Phats & Small are a British electronic dance music duo formed in Brighton, in 1998, and composed of Jason "Phats" Hayward and Russell Small. They are best known for their single "Turn Around", which became an international hit in 1999.

==Musical career==
Phats & Small appeared on the scene in 1998 with "Turn Around", a track that sampled Toney Lee's "Reach Up" and Change's "The Glow of Love". The song debuted at number three in the UK Singles Chart before climbing to number two, with career sales of this hit amassing them £5,000 in total due to their recording contract. Singer Ben Ofoedu appears in the video for the track miming to the vocals. Future releases featured his voice but "Turn Around" featured Lee's voice. However, Ofoedu has been known to perform the track live. In 1999, they also released their first album, Now Phats What I Small Music, a play on their name and the compilation series Now That's What I Call Music!. Ofoedu sang on two tracks, "Feel Good" and "Tonite", which were released as singles. In 1999, Phats & Small also achieved notoriety for remixing the Earth, Wind & Fire track "September" and Simply Red's "Ain't That a Lot of Love". Other remixes around the same time included PJ - "Happy Days", Space Raiders - "I Need The Disko Doktor", High Steppers - "I Will Follow" and pop group A1's single "Be the First to Believe".

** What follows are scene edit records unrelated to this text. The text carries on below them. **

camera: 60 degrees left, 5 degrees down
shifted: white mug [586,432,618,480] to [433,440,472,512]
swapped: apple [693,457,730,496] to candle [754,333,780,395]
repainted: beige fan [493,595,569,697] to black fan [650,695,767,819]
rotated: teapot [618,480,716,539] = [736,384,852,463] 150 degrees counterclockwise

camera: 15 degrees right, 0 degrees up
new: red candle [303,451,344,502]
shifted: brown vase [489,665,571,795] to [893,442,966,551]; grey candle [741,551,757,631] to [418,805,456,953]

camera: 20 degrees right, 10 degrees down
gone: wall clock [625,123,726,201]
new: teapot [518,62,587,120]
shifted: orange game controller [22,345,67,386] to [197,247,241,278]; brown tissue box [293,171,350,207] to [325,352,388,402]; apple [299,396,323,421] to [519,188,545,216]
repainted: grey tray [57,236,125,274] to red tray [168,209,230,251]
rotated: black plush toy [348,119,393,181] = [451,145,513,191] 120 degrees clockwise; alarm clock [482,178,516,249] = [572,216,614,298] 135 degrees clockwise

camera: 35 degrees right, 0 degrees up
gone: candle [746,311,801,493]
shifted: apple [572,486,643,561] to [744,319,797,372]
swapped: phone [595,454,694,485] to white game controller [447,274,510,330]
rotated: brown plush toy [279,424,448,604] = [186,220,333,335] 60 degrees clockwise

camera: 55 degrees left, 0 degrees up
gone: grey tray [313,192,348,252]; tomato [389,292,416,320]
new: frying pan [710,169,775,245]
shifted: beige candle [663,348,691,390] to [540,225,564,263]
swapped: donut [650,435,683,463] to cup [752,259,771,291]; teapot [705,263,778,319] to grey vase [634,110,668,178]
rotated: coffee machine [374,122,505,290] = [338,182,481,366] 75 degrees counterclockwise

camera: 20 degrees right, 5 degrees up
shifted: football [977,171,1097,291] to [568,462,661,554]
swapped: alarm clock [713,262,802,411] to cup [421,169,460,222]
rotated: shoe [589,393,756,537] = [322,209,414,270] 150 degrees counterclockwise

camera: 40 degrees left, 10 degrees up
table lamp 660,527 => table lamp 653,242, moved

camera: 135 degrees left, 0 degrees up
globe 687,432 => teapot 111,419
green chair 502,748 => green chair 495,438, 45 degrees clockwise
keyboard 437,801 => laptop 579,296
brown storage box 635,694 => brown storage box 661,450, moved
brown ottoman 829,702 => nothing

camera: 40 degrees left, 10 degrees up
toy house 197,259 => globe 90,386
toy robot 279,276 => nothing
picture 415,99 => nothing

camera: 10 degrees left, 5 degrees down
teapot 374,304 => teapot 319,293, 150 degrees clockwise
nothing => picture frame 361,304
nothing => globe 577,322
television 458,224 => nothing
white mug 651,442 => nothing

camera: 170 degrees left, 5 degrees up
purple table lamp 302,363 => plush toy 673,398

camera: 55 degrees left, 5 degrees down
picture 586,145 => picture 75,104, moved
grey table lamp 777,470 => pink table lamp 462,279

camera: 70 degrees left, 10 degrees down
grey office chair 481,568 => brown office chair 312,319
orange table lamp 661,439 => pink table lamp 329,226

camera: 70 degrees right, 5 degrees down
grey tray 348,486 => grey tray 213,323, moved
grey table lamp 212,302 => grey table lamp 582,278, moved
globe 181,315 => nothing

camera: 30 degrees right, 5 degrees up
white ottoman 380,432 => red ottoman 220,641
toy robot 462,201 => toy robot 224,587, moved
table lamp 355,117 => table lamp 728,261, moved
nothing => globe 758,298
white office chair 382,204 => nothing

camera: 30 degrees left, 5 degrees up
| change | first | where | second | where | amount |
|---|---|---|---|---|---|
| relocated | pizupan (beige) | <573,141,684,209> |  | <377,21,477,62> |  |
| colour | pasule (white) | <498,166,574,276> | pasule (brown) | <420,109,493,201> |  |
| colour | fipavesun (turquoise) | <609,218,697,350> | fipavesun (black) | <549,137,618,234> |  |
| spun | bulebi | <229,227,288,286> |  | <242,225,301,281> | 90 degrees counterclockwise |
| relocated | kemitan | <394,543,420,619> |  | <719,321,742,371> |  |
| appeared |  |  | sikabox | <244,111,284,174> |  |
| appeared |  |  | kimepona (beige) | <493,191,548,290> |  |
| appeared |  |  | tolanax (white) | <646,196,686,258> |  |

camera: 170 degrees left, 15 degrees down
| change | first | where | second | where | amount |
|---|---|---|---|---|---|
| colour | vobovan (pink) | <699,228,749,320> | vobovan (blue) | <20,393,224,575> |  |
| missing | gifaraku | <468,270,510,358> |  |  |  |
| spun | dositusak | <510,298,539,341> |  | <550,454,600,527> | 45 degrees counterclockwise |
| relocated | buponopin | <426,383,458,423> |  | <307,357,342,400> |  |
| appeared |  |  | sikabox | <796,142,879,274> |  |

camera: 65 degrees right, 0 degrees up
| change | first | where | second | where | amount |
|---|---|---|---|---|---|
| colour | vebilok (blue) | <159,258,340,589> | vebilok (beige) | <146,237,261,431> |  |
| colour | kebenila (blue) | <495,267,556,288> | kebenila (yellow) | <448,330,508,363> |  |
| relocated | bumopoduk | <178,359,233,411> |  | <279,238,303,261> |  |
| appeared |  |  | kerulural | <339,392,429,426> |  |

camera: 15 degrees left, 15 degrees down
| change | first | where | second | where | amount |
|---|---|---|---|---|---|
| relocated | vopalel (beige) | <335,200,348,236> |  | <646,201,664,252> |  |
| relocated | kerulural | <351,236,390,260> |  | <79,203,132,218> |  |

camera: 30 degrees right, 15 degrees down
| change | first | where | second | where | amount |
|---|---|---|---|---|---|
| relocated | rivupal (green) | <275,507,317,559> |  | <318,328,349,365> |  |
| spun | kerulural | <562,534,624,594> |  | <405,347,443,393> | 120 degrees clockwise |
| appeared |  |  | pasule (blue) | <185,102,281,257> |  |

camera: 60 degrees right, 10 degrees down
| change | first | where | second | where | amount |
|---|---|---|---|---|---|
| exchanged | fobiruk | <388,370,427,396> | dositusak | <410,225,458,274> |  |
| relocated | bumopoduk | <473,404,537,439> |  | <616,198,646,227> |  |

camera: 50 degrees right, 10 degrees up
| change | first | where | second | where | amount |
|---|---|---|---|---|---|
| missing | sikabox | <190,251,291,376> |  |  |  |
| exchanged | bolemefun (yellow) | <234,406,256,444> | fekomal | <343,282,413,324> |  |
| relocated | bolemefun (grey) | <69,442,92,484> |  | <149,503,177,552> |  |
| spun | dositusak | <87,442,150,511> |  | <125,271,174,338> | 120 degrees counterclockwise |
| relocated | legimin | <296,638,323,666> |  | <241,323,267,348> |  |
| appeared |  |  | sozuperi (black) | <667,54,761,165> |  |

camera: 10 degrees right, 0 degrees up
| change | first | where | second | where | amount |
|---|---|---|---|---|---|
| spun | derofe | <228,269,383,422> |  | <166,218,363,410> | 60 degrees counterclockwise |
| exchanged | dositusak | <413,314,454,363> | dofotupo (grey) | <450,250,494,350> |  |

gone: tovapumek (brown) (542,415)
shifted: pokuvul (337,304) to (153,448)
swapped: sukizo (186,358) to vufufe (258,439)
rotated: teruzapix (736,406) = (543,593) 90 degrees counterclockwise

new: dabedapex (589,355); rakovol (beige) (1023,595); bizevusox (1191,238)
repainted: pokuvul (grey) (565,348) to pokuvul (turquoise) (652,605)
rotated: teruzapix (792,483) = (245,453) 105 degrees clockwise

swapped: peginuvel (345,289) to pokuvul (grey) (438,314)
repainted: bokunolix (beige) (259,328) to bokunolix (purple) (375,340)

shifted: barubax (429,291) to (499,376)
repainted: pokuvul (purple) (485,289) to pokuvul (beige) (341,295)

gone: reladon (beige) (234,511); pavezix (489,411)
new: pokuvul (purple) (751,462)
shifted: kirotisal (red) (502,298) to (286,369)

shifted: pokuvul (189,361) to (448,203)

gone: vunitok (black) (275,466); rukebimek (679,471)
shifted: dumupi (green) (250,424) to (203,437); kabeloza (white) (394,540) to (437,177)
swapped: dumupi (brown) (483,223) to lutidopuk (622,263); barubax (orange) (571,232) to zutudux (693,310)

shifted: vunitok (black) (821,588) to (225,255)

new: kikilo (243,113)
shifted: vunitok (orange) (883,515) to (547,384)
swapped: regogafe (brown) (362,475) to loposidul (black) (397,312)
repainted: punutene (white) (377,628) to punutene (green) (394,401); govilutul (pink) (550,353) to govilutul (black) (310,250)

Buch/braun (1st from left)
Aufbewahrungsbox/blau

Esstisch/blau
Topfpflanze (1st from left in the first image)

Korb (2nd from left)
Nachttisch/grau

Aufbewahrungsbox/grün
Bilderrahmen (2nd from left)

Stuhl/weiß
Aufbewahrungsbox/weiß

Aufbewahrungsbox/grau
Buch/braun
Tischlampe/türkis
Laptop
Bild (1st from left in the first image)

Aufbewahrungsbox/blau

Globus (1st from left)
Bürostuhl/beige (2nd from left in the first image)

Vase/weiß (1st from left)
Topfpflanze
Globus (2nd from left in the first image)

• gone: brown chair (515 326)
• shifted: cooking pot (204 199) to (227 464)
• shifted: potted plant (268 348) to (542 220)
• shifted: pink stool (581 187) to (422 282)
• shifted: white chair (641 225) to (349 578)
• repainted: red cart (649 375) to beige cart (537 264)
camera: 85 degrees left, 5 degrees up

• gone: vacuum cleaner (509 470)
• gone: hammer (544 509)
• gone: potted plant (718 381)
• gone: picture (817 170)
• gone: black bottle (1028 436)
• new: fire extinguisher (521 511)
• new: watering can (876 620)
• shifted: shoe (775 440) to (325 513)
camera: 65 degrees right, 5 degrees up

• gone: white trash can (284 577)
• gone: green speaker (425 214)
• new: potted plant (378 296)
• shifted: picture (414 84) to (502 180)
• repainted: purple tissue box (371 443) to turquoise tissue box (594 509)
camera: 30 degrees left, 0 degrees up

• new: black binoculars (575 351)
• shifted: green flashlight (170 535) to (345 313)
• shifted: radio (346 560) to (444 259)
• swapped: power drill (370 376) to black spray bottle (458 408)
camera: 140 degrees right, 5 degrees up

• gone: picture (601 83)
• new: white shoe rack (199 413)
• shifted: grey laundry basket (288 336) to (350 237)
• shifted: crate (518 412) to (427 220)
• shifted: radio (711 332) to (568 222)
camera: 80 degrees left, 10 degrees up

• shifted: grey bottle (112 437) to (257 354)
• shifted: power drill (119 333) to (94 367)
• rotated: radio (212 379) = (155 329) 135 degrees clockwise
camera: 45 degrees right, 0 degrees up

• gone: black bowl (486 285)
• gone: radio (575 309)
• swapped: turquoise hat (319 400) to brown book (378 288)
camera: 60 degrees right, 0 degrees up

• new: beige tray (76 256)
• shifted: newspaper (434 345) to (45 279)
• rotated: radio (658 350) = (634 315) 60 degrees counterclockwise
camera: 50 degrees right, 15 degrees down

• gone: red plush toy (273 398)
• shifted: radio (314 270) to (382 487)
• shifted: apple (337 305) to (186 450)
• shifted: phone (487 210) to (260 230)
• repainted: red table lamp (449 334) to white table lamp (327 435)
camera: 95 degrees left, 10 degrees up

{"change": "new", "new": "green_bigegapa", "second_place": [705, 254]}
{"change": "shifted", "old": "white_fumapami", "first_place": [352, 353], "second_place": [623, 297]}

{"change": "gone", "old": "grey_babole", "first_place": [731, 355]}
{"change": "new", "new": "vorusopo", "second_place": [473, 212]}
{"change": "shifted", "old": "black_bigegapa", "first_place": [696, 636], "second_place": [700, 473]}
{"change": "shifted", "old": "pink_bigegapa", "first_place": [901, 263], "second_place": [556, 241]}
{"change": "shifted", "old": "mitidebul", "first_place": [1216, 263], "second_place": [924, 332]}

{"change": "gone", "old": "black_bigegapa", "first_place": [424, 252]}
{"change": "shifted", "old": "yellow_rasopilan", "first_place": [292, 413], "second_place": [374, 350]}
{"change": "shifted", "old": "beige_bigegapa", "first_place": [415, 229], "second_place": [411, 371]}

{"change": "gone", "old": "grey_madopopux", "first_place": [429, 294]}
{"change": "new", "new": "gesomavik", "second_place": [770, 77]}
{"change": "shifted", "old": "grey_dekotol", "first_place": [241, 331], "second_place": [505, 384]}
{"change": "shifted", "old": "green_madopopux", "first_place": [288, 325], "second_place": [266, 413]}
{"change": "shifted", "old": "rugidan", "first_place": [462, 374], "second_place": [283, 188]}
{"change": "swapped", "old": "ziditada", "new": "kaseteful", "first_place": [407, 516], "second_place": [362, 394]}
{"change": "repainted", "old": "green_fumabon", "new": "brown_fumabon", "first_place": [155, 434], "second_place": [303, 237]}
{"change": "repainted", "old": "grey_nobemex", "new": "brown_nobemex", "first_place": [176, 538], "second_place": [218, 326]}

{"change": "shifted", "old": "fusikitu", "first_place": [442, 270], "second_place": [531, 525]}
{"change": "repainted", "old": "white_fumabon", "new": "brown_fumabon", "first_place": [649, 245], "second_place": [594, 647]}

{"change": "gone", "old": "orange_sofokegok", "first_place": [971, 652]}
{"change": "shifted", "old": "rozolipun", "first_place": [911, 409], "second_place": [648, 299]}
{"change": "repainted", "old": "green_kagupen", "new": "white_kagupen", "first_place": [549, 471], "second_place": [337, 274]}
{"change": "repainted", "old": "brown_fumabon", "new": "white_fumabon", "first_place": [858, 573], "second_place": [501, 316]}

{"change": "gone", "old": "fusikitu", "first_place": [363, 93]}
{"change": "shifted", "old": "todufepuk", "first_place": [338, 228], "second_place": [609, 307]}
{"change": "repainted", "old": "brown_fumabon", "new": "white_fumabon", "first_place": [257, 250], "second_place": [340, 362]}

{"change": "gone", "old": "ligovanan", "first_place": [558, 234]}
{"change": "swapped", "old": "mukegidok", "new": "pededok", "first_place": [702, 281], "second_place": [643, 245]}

Ofoedu left the group to pursue a solo career as singer, songwriter and producer, and his backing vocalist Tony Thompson was promoted to main vocalist. He sang on most tracks in Phats & Small's second album, This Time Around, released in 2001, which featured an eponymous single, as well as "Change" and "Respect The Cock" (which was supposed to feature the phrase uttered by Tom Cruise in the film Magnolia). The second album was co-produced by Jimmy Gomez.

After a few years away from the recording studio, Phats & Small returned in 2005 with a new vocalist, Ryan Molloy, and a new album, Soundtrack to Our Lives, featuring the single "Sun Comes Out", this track sung by a returning Ofoedu and a new female vocalist, Carrie Luer.

In 2016, a new version of "Turn Around" was made featuring new vocals from Ofoedu.

Small is also one half of the production team The Freemasons, along with James Wiltshire (Jimmy Gómez) who was a co-producer for Phats & Small.

Small is a Brighton & Hove Albion F.C. fan after being taken to games as a youngster by his uncle.

Their song "Turn Around" was on the CD of the computer game K.S.-n-Kickin.

==Discography==
===Studio albums===

| Title | Album details | Peak chart positions |  |  |  |  |
| UK | EUR | GER | NED | SWI |
| Now Phats What I Small Music | Released: 11 November 1999; Label: Multiply (MULTY6); Formats: LP, CS, CD; | 102 | 75 | 19 | 84 | 52 |
| This Time Around | Released: 18 June 2001; Label: Multiply (MULTY8); Formats: CS, CD; | — | — | — | — | — |
| Soundtrack to Our Lives | Released: 2004; Label: Modul (82876512412); Formats: CD; | — | — | — | — | — |
"—" denotes items that did not chart or were not released in that territory.

===Singles===

Year: Title; Peak chart positions; Certifications; Album
UK: UK Dance; AUS; BEL; EUR; FRA; GER; IRE; NED; SWI
1999: "Turn Around"; 2; 1; 59; 2; 12; 9; 18; 7; 10; 8; UK: Platinum; BEL: Gold; FRA: Gold;; Now Phats What I Small Music
"Feel Good": 7; 4; —; 21; 28; 35; 64; 25; 46; 20
"Tonite": 11; 26; —; 44; 48; —; 36; —; 40; 15
2000: "Harvest for the World"; —; —; —; —; —; —; 90; —; —; 59
2001: "This Time Around"; 15; 9; 84; —; 62; —; 92; 46; —; 61; This Time Around
"Change": 45; 30; —; —; —; —; 96; —; —; 96
"Respect the Cock": —; —; —; —; —; —; —; —; —; —
2003: "You're Rude (Get Fucked)"; —; —; —; —; —; —; —; —; —; —; Non-album single
2004: "Sun Comes Out"; —; —; —; 30; —; —; 57; —; 45; —; Soundtrack to Our Lives
"—" denotes items that did not chart or were not released in that territory.